── Excerpt to read ──

3. PRELIMINARY RESULTS AND CONCLUSIONS
Individual case statistics are summarized in Table 1.
TABLE 1. Case-by-case statistics for events examined in this study. ERR indicates a division by zero error. POD is Probability of Detection, FAR is False Alarm Ratio, CSI is Critical Success Index, and HSS is the Heidke Skill Score.
|DEFAULT CASE||DATE||EVALUATION PERIOD||HIT||FA||Miss||Null||POD||FAR||CSI||HSS|
|Carroll Co. Wind||08/18/95||2055-2110Z||0||0||0||80||ERR||ERR||ERR||ERR|
|Franklin Co. Wind||07/02/96||1753-2012Z||0||2||0||578||ERR||1||0||0|
|July 4th 1997 Wind||07/04/97||2049-0217Z||0||4||0||891||ERR||1||0||0|
|MINIMIZED CASE||DATE||EVALUATION PERIOD||HIT||FA||Miss||Null||POD||FAR||CSI||HSS|
|Carroll Co. Wind||08/18/95||2055-2110Z||0||0||0||80||ERR||ERR||ERR||ERR|
|Franklin Co. Wind||07/02/96||1753-2012Z||0||0||0||580||ERR||ERR||ERR||ERR|
|July 4th 1997 Wind||07/04/97||2049-0217Z||0||0||0||895||ERR||ERR||ERR||ERR|
One of our initial expectations going into this study was that too many "false alarms " would occur with the default settings. As a result, this would lead to forecaster desensitization to alarms and no faith in the radar's detection of true tornadic signatures. Another expectation was that there would be relatively large differences between statistics generated by the National Severe Storms Lab (NSSL), even perhaps with the non-plains data set, and the Blacksburg local study. While the expectation of the high number of false alarms seems to be true, there are no large differences between the overall Blacksburg statistics and the NSSL independent data set scores for non-plains events. In their Table 5, Mitchell et al. (1998) reported the following statistics for the NSSL TDA: POD=0.25; FAR=0.52; CSI=0.20; HSS=0.32. This is very close to the summed Blacksburg statistics for the default case (our CSI of 0.197 is essentially the same). With the minimized settings, the Blacksburg POD and CSI lower to only 0.019 (leaving the forecaster with very little algorithm guidance), and is also nearly the same as that listed in Mitchell et al. (1998) for the Build 9 algorithm for non-plains data. Figure 1 shows a graphical comparison between the Blacksburg "default" settings and the NSSL TDA non-plains data, while Figure 2 shows a comparison between the Blacksburg "minimized" settings versus the NSSL independent data set scores for the WSR-88D Build 9 tornado algorithm.
Figure 1. Comparison of the TDA default parameter performance statistics using 10 test cases in the Blacksburg Weather Service warning area versus NSSL statistics for non-plains environments. The Blacksburg statistics are placed behind the NSSL scores.
Figure 2. Comparison of the TDA minimized parameter performance statistics using 10 test cases in the Blacksburg Weather Service warning area versus NSSL statistics for non-plains environments. The Blacksburg statistics are placed behind the NSSL scores.

───

**Things to do:**
• a. Answer these questions from the tornado detection statistics excerpt:
(i) What does HSS stand for?
(ii) What False Alarm Ratio did Mitchell et al. (1998) report for the NSSL TDA?
(iii) How many nulls are listed for the Franklin Co. Wind event in the minimized case?
• b. Carry on with the tornado detection statistics excerpt, starting after its last sentence.

── Dataset excerpts ──

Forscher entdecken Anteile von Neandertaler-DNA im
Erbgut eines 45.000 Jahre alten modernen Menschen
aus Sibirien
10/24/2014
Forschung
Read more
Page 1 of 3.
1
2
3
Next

───

**Answers for each item:**
• a.
(i) Heidke Skill Score
(ii) 0.52
(iii) 580

• b.
Considering the overall statistics for all ten events we have examined so far, it appears that the default settings for the Build 10 TDA algorithm will produce a larger number of false alarms than detections. In addition, a local forecaster at NWSO Blacksburg can expect that the probability of detection of tornadoes generally remains low. However, if one examines the individual events, the Stoneville tornadic event illustrates the potential of the TDA. The Stoneville F3 tornado was associated with an isolated supercell of horizontal and vertical scale more similar to typical Plains-type tornadic storms, but representing a small minority of tornadic storms in the Blacksburg CWA. The default TDA settings for this event resulted in a very high POD (0.82), which nearly doubles the FAR (0.44) in this case. If the Stoneville statistics are removed from the rest of the sample, the POD is reduced to 0.03 and the FAR rises to 0.92, considerably worse than the NSSL non-plains data set. In fact, for the remaining nine events, which include 6 tornadoes and represent more typical severe and tornadic storms for our region in terms of their size and life cycle, the default TDA settings produced guidance considerable worse than the minimized settings (due to the very high FAR). It is also worth noting that only one of the 15 correct tornado detections (HITs) was independent of a mesocyclone algorithm detection, while eight of the 22 false alarms were independent of algorithm mesocyclones. It appears, at least for our region, that separating the TDA from the mesocyclone algorithm tends to hurt more than it helps.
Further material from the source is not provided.